Fleur let out another healthy scream. Her overwrought mind was filled with visions from childhood nightmares, where tentacled monsters kidnap young women and do horrible things to them until the hero rescues them -- except that there was no hero here, and her own status as heroine had vanished long ago. The three boys who were also in the lake with her would be only too glad to let her die in the clutches of a giant squid. This was a tournament.

All this thinking took only a fraction of a second. In the next fraction, Fleur's well-trained reflexes pulled her wand out, and she was sending sparks, curses, hexes, whatever she could think of, at the tentacle that was clutching her waist.

A shower of what must have been boiling water shot from her wand and left blisters on the tentacle, which finally released her. But then a great, bubbly roar came from somewhere behind her, and she turned to see the bulk of the horrid creature, five times larger than anything her imagination could have mustered.

Fleur's wand arm fell. Little particles of enchanted snow fell around her face as her last curse mangled itself and died.

"I'm going to die," she thought. "I'm going to die, under the lake, killed by a giant squid."

The thing was huge, absolutely huge. It was coloured green and orange, with a bit of purple splotching here and there for good measure. The single eye she could see was inky black, and on each tentacle were thousands of little sucker pods. It must have been a hundred feet long at least.

And it was twenty feet away from her, all its tentacles outspread, prepared to attack.

For a good five seconds nothing happened. She gazed at the squid, and the squid gazed back at her.

A tentacle moved slowly towards her. Fleur eyed it warily, ready to shoot more boiling water at it.

Suddenly Fleur heard, through the water, a murky chitter. She looked behind and saw, to her dismay, more grindylows coming up behind her. At least her mind was clear now: she knew which spells would work and which wouldn't. But as she turned, and raised her wand to strike, one of the squid's tentacles appeared from behind her and swept the grindylows away with a single blow. Then the same tentacle grasped her around the middle and hauled her away again.

An odd thought popped into Fleur's head: could the creature be on her side?

It wasn't squeezing her, or smothering her, or trying to harm her in any way. It had, in fact, rescued her from the grindylows -- twice now. All it was doing now was swimming, carrying her towards the shallows.

But Fleur didn't want to go towards the shallows, she wanted to go rescue her sister! She pushed against the tentacle that still held her, straining to get free and go rescue her sister. But the tentacle held her tight, and another one approached her trembling hands and rested against them, preventing her from moving.

"Merde," she muttered. "Shit. Gabrielle!" she cried, as if calling to her sister would somehow empower her. Once more she pushed at the tentacles, straining with all her might against the creature, but she was completely incapacitated. She could not reach her wand, she could not escape.

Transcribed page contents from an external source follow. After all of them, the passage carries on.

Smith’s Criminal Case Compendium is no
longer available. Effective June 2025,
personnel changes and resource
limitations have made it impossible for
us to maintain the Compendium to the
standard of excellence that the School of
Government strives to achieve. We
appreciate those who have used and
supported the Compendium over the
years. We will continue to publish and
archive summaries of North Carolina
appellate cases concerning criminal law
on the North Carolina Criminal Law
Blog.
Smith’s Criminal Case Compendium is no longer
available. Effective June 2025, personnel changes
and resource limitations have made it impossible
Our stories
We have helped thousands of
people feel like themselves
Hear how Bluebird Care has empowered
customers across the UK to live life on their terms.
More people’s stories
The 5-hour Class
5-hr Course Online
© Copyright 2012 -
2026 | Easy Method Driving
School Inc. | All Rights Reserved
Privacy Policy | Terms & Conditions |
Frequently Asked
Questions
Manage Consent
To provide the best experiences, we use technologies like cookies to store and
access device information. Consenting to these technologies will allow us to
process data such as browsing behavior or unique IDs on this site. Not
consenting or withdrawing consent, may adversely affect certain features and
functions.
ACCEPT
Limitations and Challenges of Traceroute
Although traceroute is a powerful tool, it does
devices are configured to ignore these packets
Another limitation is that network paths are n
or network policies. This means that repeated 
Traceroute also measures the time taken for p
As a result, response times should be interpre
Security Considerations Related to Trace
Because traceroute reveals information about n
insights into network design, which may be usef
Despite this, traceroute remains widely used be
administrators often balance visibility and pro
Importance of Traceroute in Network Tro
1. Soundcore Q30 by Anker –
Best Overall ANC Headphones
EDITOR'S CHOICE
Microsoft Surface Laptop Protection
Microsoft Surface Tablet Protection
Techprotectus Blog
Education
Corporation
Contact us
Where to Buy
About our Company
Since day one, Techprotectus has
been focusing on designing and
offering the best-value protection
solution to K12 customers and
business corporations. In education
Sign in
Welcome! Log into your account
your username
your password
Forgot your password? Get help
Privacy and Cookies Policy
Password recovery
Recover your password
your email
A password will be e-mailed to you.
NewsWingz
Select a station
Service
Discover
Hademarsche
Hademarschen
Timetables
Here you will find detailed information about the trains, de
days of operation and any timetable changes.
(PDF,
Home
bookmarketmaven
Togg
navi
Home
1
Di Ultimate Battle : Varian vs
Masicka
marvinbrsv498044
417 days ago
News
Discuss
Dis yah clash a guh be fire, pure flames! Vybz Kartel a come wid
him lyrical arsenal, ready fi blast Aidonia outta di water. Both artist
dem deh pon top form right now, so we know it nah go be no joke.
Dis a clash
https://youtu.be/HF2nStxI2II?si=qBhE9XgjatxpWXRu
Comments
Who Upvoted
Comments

Defeated at last, Fleur collapsed against the rubbery tentacle, miserable and depressed. She'd failed. She'd failed, and her sister was left at the bottom of the lake, alone and unconscious, with no one caring enough about her to rescue her.

And, thirty seconds later, Fleur was back on the shore, crying into Madame Maxime's shoulder, praying that Gabrielle would be all right.